Someone talks about the cleanliness drive in Varanasi, Modi’s constituency. “I wouldn’t set my foot there earlier. The ghats were that filthy! But now, I can go there again and again. Such joy!” Manju Lal says. Phrases like “award-wapsi gang”, “Congress apologists”, “enemy of development” are used liberally to describe those who are critical of the Modi government. Suddenly, someone jokes that he has voted NOTA. The crowd makes a noise, saying that disqualifies him from sitting on the same table as them. “That’s the problem with this party. If you are not with them, you are against them,’’ he says, walking away.
I walked over to the booth. Crowds approach the booth slowly. There are young couples with small children, old men and women, and young boys voting for the first time.
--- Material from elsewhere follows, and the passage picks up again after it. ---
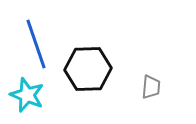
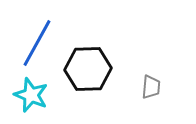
blue line: moved 1 px right, 1 px up; rotated 48 degrees clockwise
cyan star: moved 4 px right
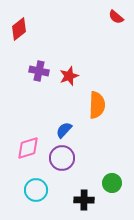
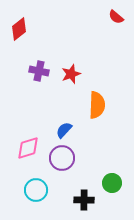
red star: moved 2 px right, 2 px up
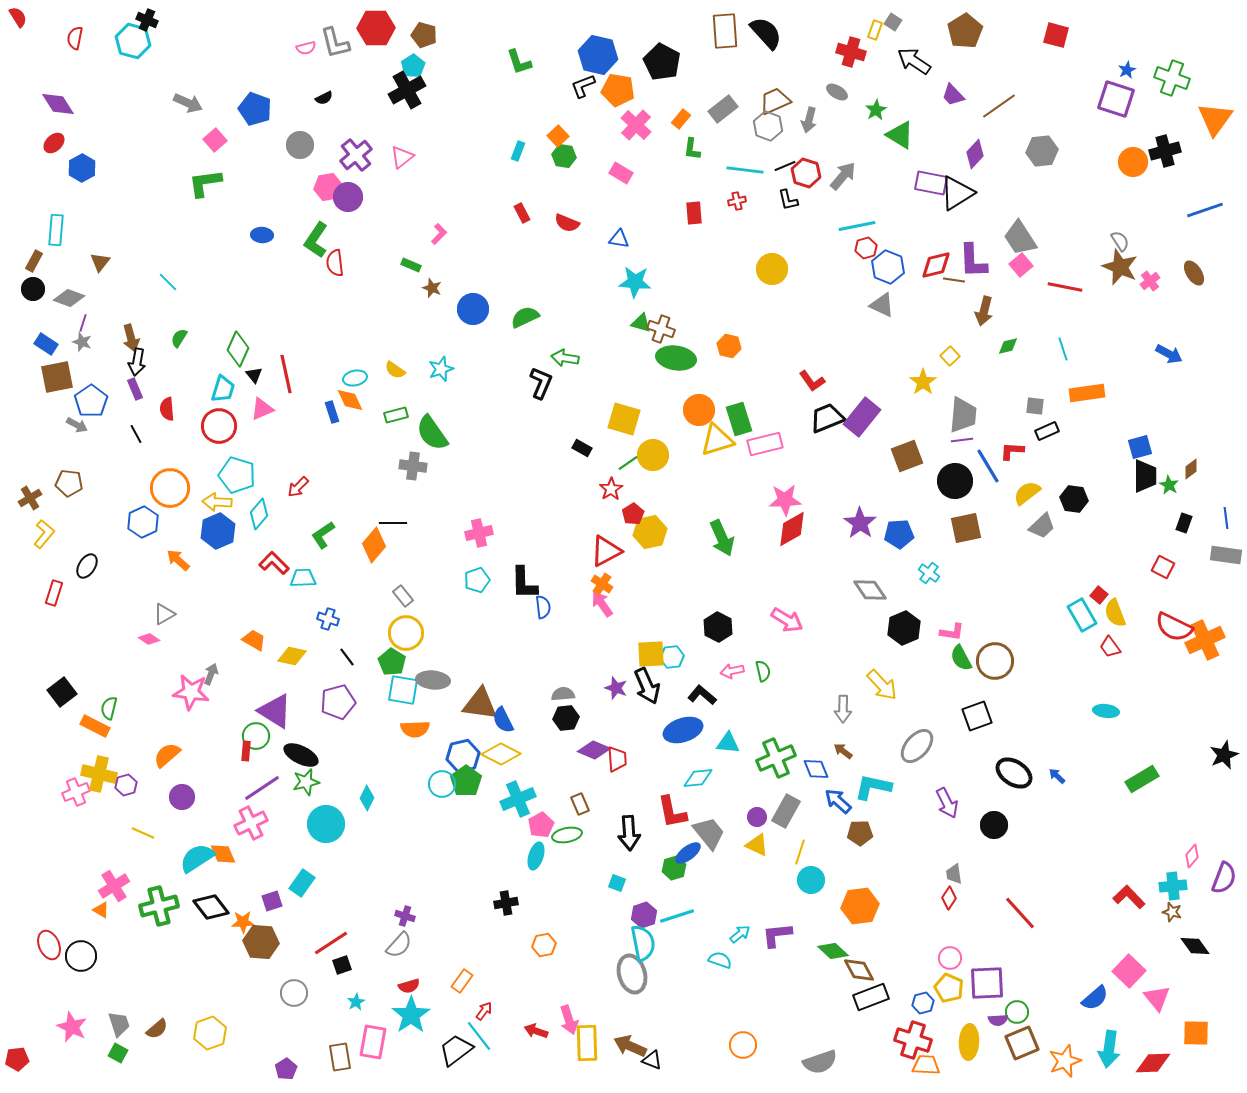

They say they are worried about jobs, inflation, attacks on institutions, crime against women, and beef ban. Dipali Dwivedi, a resident who had great difficulty last year in selling off the land due to demonetisation, says she had a tough time sending her son abroad for studies as she and her husband had invested in the land for the purpose. “Now the land prices have dwindled. My plot is going at half the rate it was at earlier,’’ she says. Dipali has just shopped for grocery and fruits and it has cost more than ₹2,000. “This won’t last me beyond two days. Everything the Modi government may be doing for good in the long run, but these are my everyday problems,” she says.
Manju Lal, who has been listening, interrupts: “Modiji isn’t fighting elections this year; India is. Vote for India.”